Adolescence is a vulnerable period for the development of obesity, and adolescent weight tracks strongly into adulthood. Previous reviews of treatment strategies have failed to discriminate between adolescents and children, thereby, disregarding the uniqueness of this population. Hence, this review aims to summarise the evidence for treatment approaches for adolescent obesity. Pubmed, OVID, EBSCOhost and Google Scholar were searched for randomised controlled trials, meta-analyses and systematic reviews testing treatments for overweight/obese adolescents (aged 12-19 years), published from 1982-2006 in English. Eligible studies had to assess either weight, percentage overweight, body mass index (BMI) or body fat. Thirty-four randomised controlled trials were eligible. The results of this review indicate that the safety and efficacy of surgical and pharmacotherapy treatments for adolescent obesity is uncertain. Diet and physical activity approaches may improve obese status in the short term. However, obesity interventions appear more effective when strategies are combined, rather than when used in isolation.
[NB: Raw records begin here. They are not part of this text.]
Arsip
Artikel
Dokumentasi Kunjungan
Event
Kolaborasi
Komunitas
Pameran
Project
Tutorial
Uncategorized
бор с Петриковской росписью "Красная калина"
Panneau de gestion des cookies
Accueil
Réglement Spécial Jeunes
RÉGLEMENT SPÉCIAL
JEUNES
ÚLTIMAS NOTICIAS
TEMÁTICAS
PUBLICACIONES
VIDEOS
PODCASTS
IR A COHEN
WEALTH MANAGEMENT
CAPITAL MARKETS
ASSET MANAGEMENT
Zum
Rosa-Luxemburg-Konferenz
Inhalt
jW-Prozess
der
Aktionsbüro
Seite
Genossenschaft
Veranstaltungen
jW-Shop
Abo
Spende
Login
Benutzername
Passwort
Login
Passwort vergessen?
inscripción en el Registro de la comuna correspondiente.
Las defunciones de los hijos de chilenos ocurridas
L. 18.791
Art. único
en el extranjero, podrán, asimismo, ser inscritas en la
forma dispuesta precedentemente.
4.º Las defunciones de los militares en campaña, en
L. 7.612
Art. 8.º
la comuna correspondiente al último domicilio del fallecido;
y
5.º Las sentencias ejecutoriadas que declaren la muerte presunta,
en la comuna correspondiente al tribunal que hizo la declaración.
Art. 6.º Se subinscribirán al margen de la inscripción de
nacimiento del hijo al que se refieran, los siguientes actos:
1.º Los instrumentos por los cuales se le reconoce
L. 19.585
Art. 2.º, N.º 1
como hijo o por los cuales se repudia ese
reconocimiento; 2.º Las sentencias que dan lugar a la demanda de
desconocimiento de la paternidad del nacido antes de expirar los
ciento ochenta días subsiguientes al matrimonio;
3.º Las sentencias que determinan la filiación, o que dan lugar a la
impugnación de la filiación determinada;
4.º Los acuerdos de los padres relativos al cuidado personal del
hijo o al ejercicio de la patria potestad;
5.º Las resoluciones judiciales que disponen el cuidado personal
Psychological interventions, such as behavioural and cognitive behavioural therapy, show promise in achieving the necessary lifestyle changes for obesity reduction; however, long-term follow-up studies are needed. There were multiple limitations in appraising the literature. Inconsistent definitions of overweight/obesity make comparisons between studies difficult. Many studies have not used direct adiposity measures, have failed to assess pubertal status or have not used an exclusive adolescent sample. We conclude that, despite these limitations, current evidence indicates that behavioural and cognitive behavioural strategies combined with diet and physical activity approaches may assist in reducing adolescent obesity,although long-term follow-up studies are needed.